▶ **PROBLEM STATEMENT**:
Give all of the listing again word for word, with images excluded.

▶ **RECORDS**:
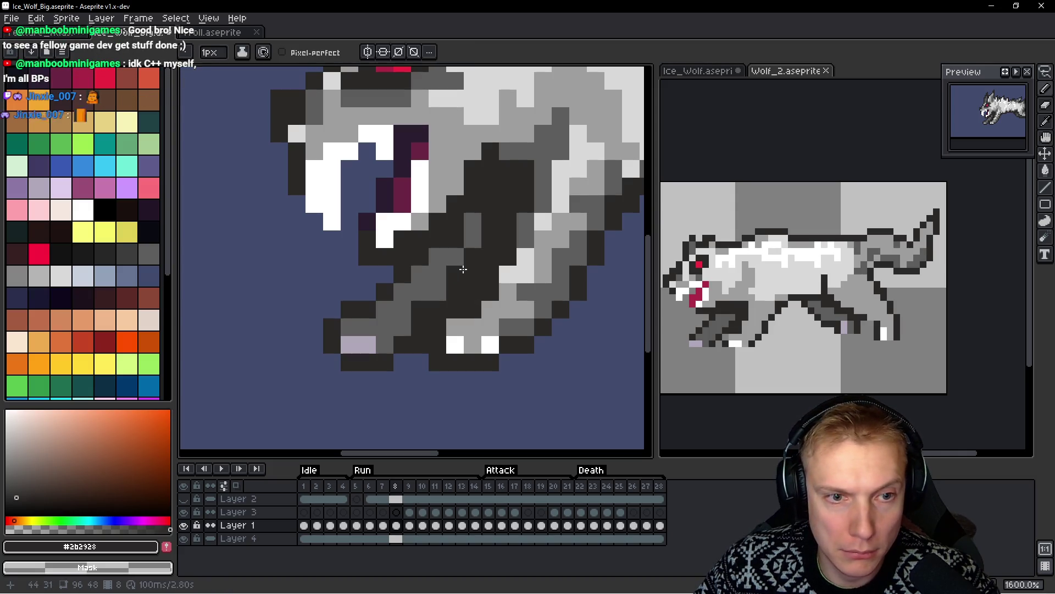
scroll(499, 309, "down", 8)
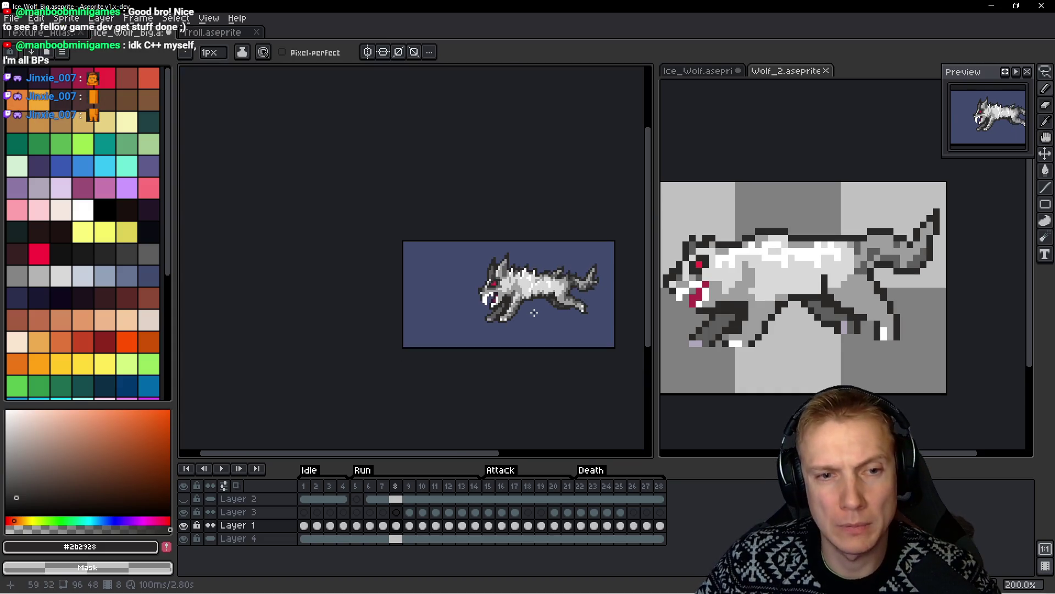
Play the run animation and bring up the Wolf_2 document
key("Return")
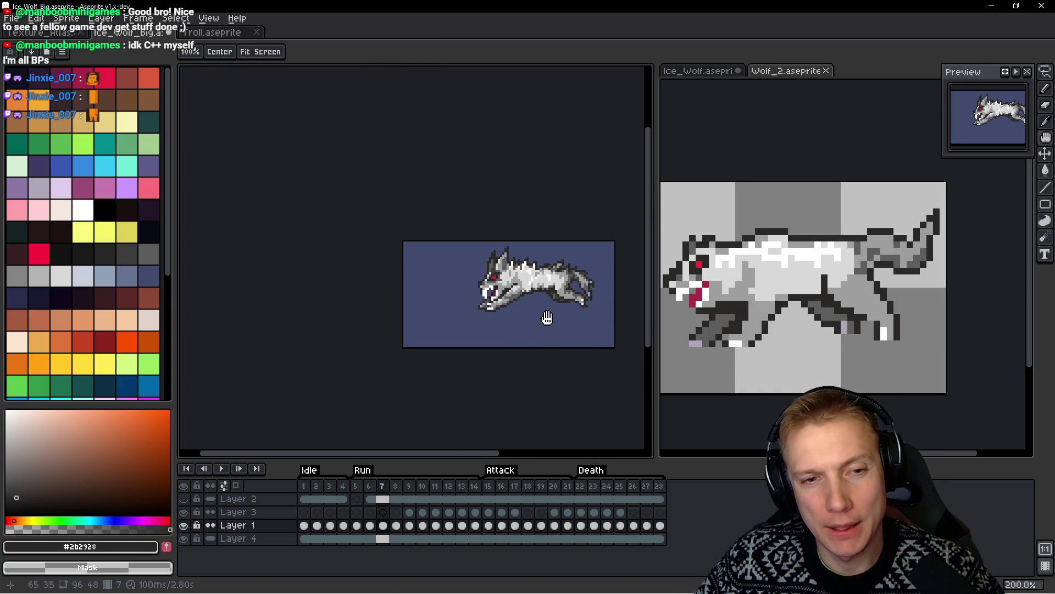
left_click(850, 297)
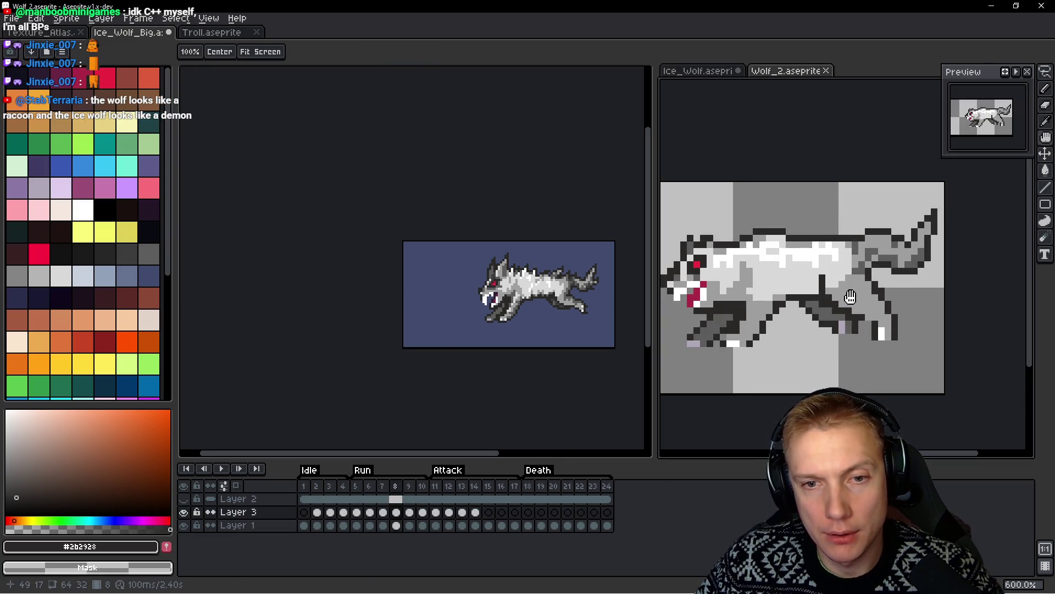
scroll(517, 291, "up", 4)
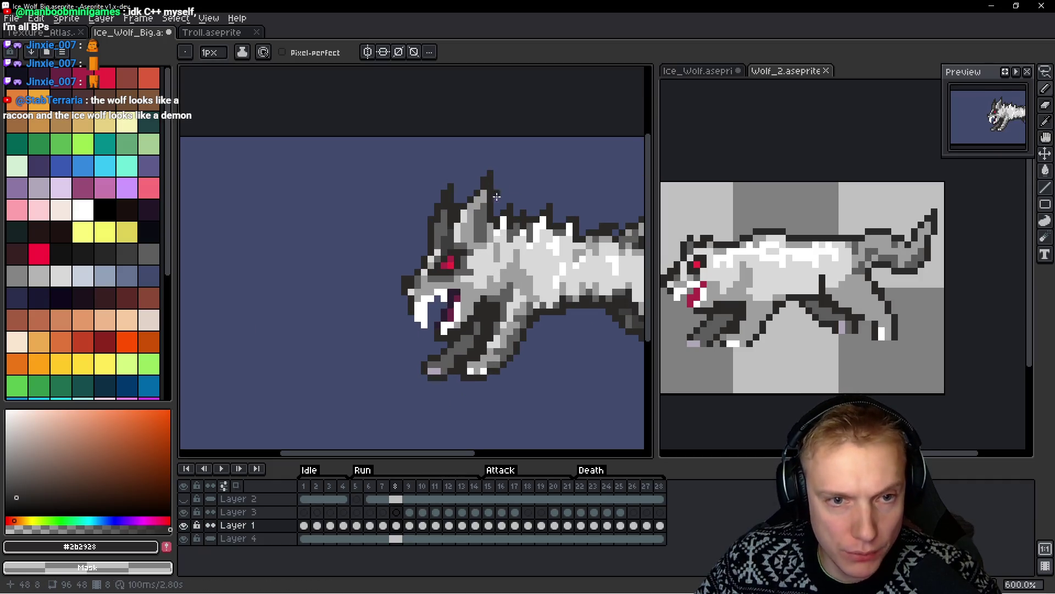
scroll(494, 186, "down", 2)
scroll(496, 182, "down", 1)
Lasso the wolf's head and move it two pixels left
key("q")
mouse_move(496, 114)
left_mouse_down()
mouse_move(369, 147)
mouse_move(381, 279)
left_mouse_up()
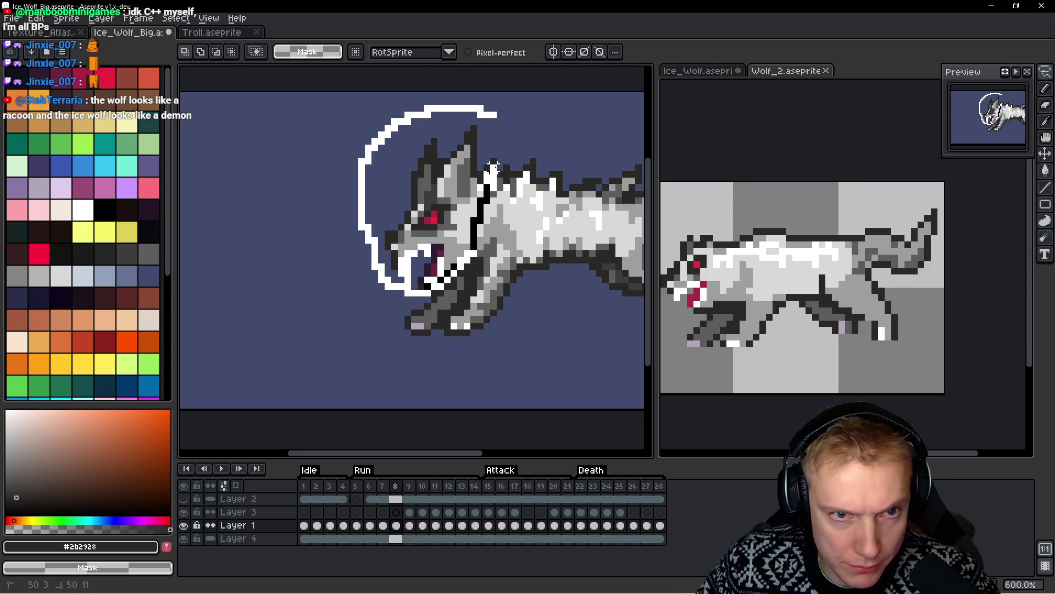
left_click_drag(490, 175, 491, 175)
left_click_drag(429, 221, 422, 222)
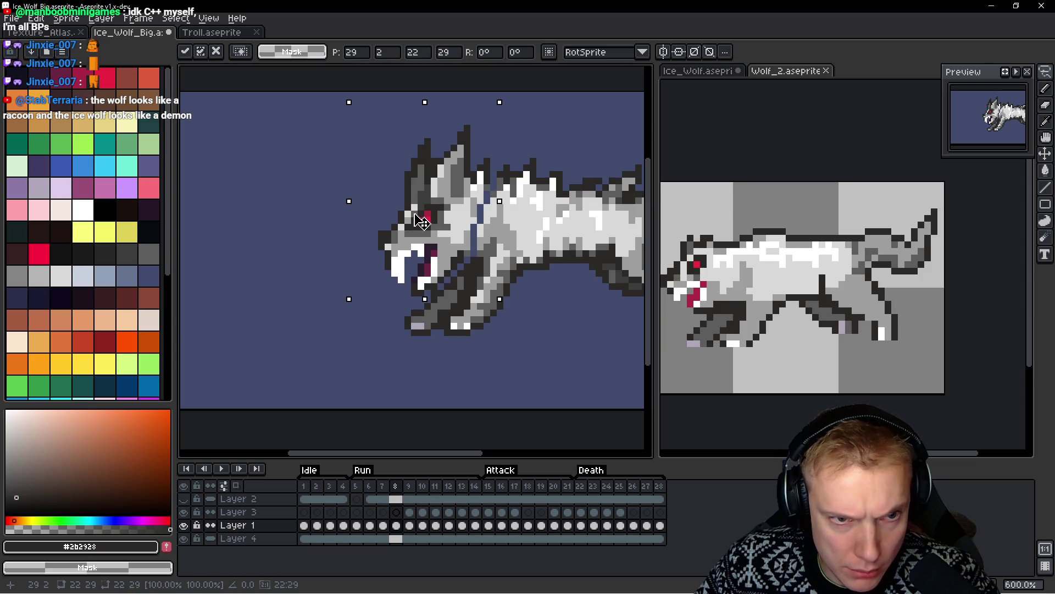
key("h")
Play the Wolf_2 and Ice_Wolf_Big run animations to compare them
left_click(790, 288)
key("Return")
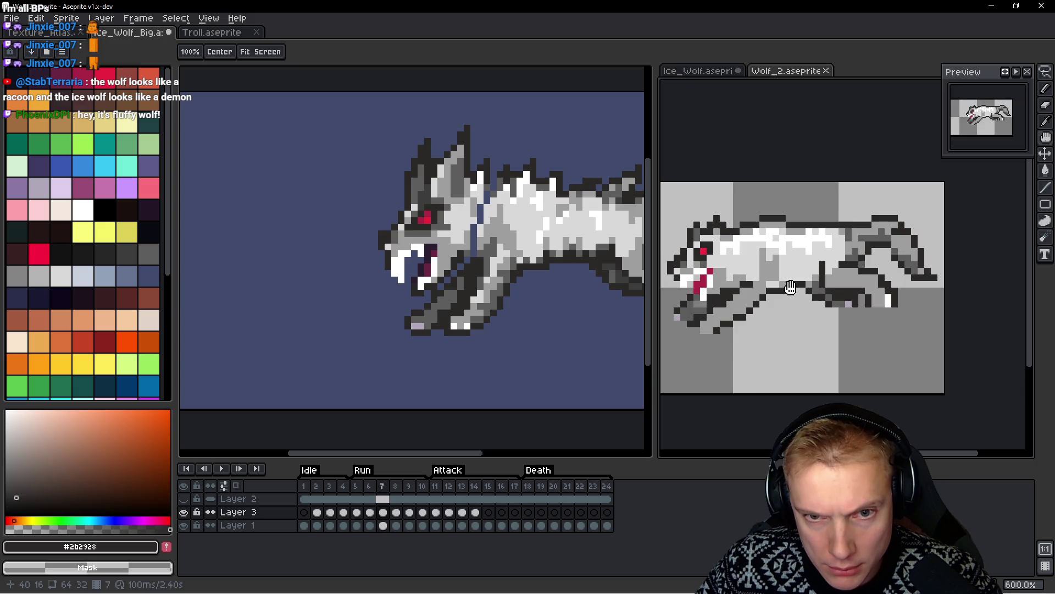
key("q")
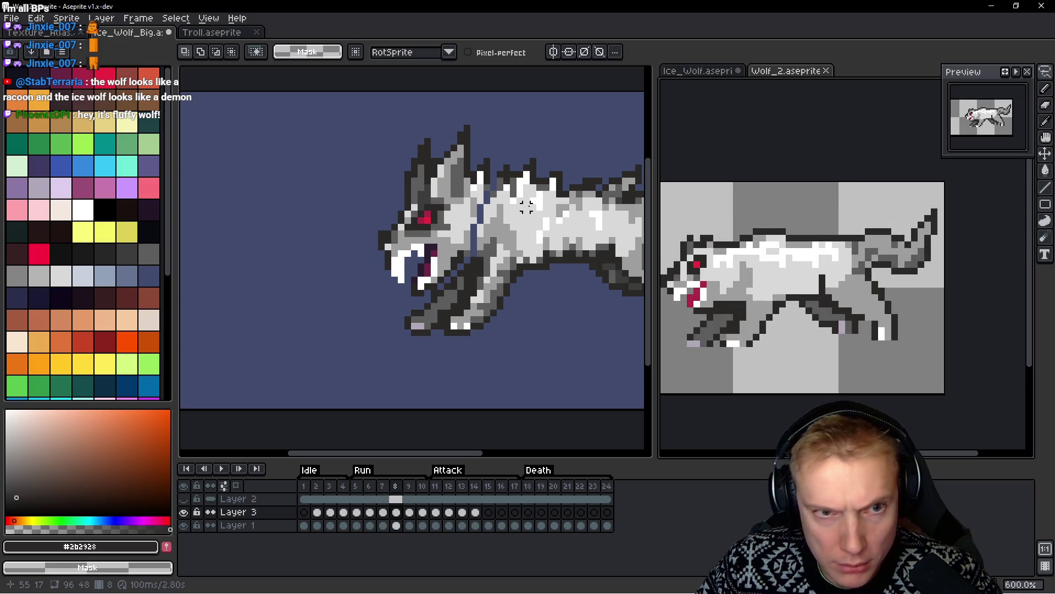
scroll(533, 206, "up", 1)
key("h")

▶ **SOLUTION BELOW**:
scroll(499, 309, "down", 8)
Play the run animation and bring up the Wolf_2 document
key("Return")
left_click(850, 297)
scroll(517, 291, "up", 4)
scroll(494, 186, "down", 2)
scroll(496, 182, "down", 1)
Lasso the wolf's head and move it two pixels left
key("q")
mouse_move(496, 114)
left_mouse_down()
mouse_move(369, 147)
mouse_move(381, 279)
left_mouse_up()
left_click_drag(490, 175, 491, 175)
left_click_drag(429, 221, 422, 222)
key("h")
Play the Wolf_2 and Ice_Wolf_Big run animations to compare them
left_click(790, 288)
key("Return")
key("q")
scroll(533, 206, "up", 1)
key("h")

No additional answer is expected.